— Tarefas a cumprir —
1/ Reescreva em forma de lista o parágrafo do texto sobre Turguêniev que começa com "Um dos ápices culturais de uma época", mantendo os fatos principais.
2/ Dê sequência ao texto sobre Turguêniev, começando logo depois da última frase.

— Trecho do texto —
□ □ □ □ □

Conflito de gerações descrito com elegante economia destaca autor dentre os gênios do país no período

Turguêniev apresenta ficção russa à sutileza

NELSON ASCHER
COLUNISTA DA FOLHA

Na segunda metade do século 19 a Rússia se impôs ao restante da Europa com a energia de sua ficção. Embora o forte do fundador da moderna literatura russa, Aleksander Púchkin (1799-1837), fosse a poesia e esta continuasse vigorosa nas mãos de seus sucessores, as dificuldades de traduzi-la a impediram de exercer qualquer efeito direto sobre os poetas ocidentais. O próprio Púchkin, no entanto, voltara-se no final de sua vida para a narrativa e, então, seu legado não só frutificou de imediato, como logo se tornou também o principal item de exportação cultural do país.
Um dos ápices culturais de uma época, o grande romance russo é geralmente identificado com dois nomes: Dostoiévski (1821-81) e Tolstói (1828-1910). Ambos são habitualmente vistos, com justiça, como representantes máximos de sua arte, se bem que cada qual levando a ficção para um pólo diferente: Dostoiévski em direção à sondagem em profundidade das motivações individuais; Tolstói rumo aos grandes panoramas históricos onde o que importa é a interação das personagens.
Mas nem só dos delírios de Ivan Karamázov ou das batalhas de "Guerra e Paz" se constituiu a ficção oitocentista russa, pois o par de gigantes deixou descoberto todo um território intermediário de ocorrências cotidianas e de pessoas relativamente comuns. E, antes que esse território fosse ocupado pelo insuperável Anton Tchékhov (1860-1904), nenhum outro russo trabalhou tão bem e tão à vontade nele quanto Ivan Turguêniev (1818-83).
Diante da intensidade de seus dois rivais, o tom geral de sua obra é tranqüilo, o ritmo parece lento ou sossegado, as ações e o caráter de seus personagens beiram o trivial. Tudo isso fez dele, aos olhos seja de seus compatriotas, seja dos críticos estrangeiros, o menos russo entre os romancistas de seu país. E, de fato, ele passou a parte mais importante de sua vida adulta na França, onde se tornou amigo das principais personalidades literárias de então (Flaubert, Maupassant etc.).

□ □ □ □ □

— Dados exibidos —
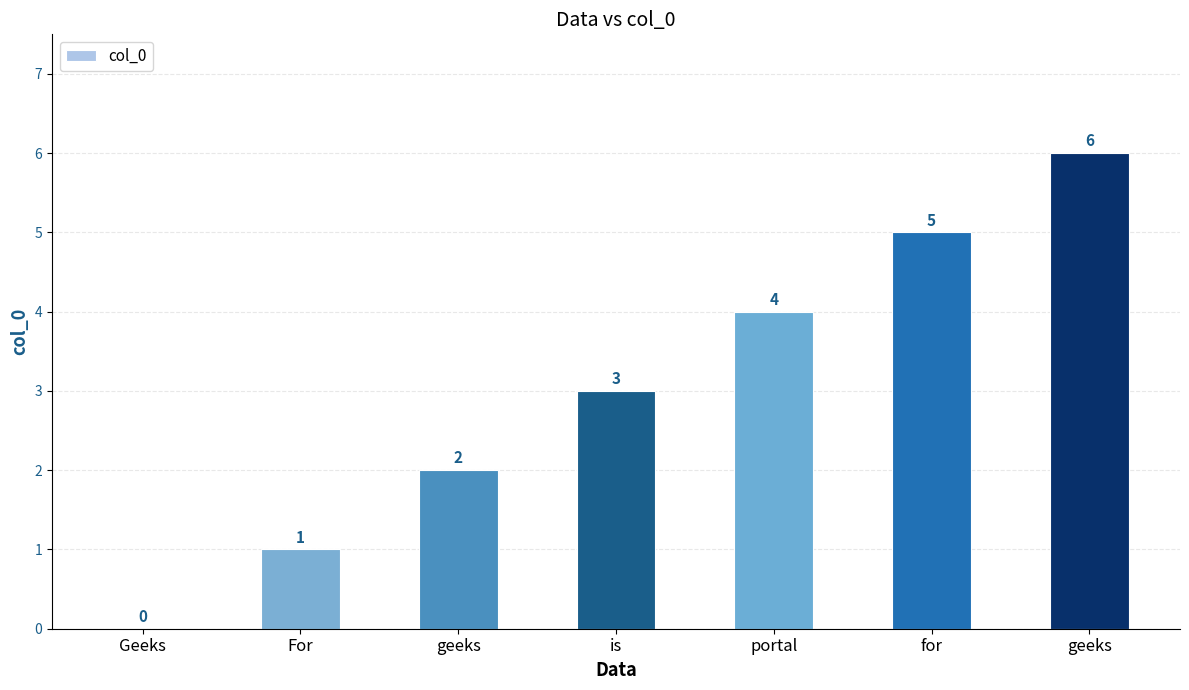

What is the maximum value shown in the chart?

6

□ □ □ □ □

— Respostas —
1/
- O grande romance russo, um dos ápices culturais de uma época, costuma ser associado a dois nomes: Dostoiévski (1821-81) e Tolstói (1828-1910).
- Os dois são vistos, com justiça, como os maiores representantes dessa arte.
- Cada um levou a ficção para um polo diferente:
  - Dostoiévski, para a sondagem em profundidade das motivações individuais;
  - Tolstói, para os grandes panoramas históricos, em que importa a interação das personagens.

2/
"Pais e Filhos" (1861) ilustra perfeitamente suas qualidades e o que o distingue de seus conterrâneos. O pouco de ação que o livro contém principia quando, em 1859, concluídos seus estudos, um jovem volta à propriedade de seu pai, um aristocrata, levando o amigo Ievguêni Bazárov, o herói da narrativa, que se considera e é descrito pelo amigo como um "niilista". O termo, como é usado aqui, não tem muito a ver com os sentidos que acumulou depois. O niilista de Turguêniev é um anti-romântico, pragmático e, neste caso, um naturalista amador.
É através de um número restrito de acontecimentos, que incluem um amor frustrado e um duelo, mas sobretudo por meio de diálogos, discussões e devaneios ("Pais e Filhos" não deixa de ser um romance russo) que retrata tanto seus personagens como todo um ambiente social. Ou seja, o que Dostoiévski e Tolstói teriam feito com imensas pinceladas, Turguêniev resume com traços exíguos e sutis. E é por essa economia elegante que determinado conflito entre duas gerações há muito desaparecidas se torna arquetípico.
Talvez soe estranho hoje que um conflito generacional tão pacato tenha, quando a obra foi publicada, gerado escândalo. Isso demonstra, todavia, que nossos bisavós, bons leitores que eram, deduziram que a trivialidade das razões do conflito apontava para o fato indigesto de que, independentemente das causas explícitas, ele tende a ser inevitável ou, em outras palavras, que as gerações sucessivas estão condenadas a nunca realmente se entenderem.


Pais e Filhos
    
Autor: Ivan Turguêniev
Tradução: Rubens Figueiredo
Editora: Cosac & Naify
Quanto: R$ 42 (400 págs.)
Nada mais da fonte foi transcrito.